My heart hammered a frantic rhythm against my ribs. I had hidden it under the false bottom of the drawer, beneath layers of old stationery. He must have knocked the panel loose.
Hudson turned slowly. The leather book was open to a page I had filled just yesterday: a detailed architectural rendering of the estate’s west wing, complete with load-bearing calculations and notes on structural fatigue. The lines were precise, professional—impossible for a woman with the mind of a six-year-old.
He looked at the drawing. Then he looked at me.
I stood in the doorway, the "simple" mask slipping because there was no point anymore. The evidence was in his hands. I braced myself for confusion, for the shock Dr. Chen had shown. I expected him to ask *how*.
But Hudson didn't look confused.
His eyes darkened, the pupils blowing wide, swallowing the iris. His jaw clenched, a muscle feathering violently in his cheek. He didn't smile. There was no relief that the wife he supposedly mourned had returned.

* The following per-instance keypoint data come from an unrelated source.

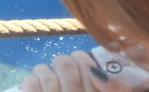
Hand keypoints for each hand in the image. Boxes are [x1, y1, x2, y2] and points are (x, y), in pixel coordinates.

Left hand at [20, 51, 134, 91]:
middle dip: (64, 63)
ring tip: (50, 78)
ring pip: (43, 71)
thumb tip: (99, 70)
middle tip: (66, 71)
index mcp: (95, 91)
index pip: (86, 64)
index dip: (83, 60)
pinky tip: (36, 86)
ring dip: (44, 71)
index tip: (83, 66)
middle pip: (63, 63)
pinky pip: (29, 85)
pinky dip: (31, 81)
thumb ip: (119, 89)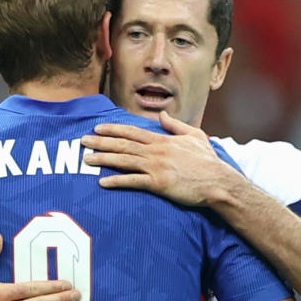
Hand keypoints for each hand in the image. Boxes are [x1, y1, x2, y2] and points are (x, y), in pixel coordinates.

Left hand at [82, 110, 242, 206]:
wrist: (218, 182)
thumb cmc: (208, 162)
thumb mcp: (195, 136)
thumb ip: (176, 126)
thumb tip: (162, 115)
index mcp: (163, 140)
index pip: (133, 132)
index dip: (113, 129)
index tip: (97, 127)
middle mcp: (156, 151)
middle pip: (123, 144)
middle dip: (101, 142)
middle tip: (82, 141)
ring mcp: (156, 167)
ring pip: (124, 161)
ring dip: (103, 159)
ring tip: (86, 159)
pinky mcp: (158, 184)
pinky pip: (133, 182)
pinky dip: (116, 181)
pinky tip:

Instead, he looked at me the way he looked at his real estate acquisitions: with a terrifying, suffocating hunger.
"You're back," he said. It wasn't a question. It was an accusation.
He took a step toward me, closing the sketchbook with a snap that echoed like a prison door slamming shut. The possessive heat radiating off him hit me from across the room. He didn't want his wife back; he wanted his property secured.
"How long, Everleigh?" he asked, his voice low and dangerous. "How long have you been watching me?"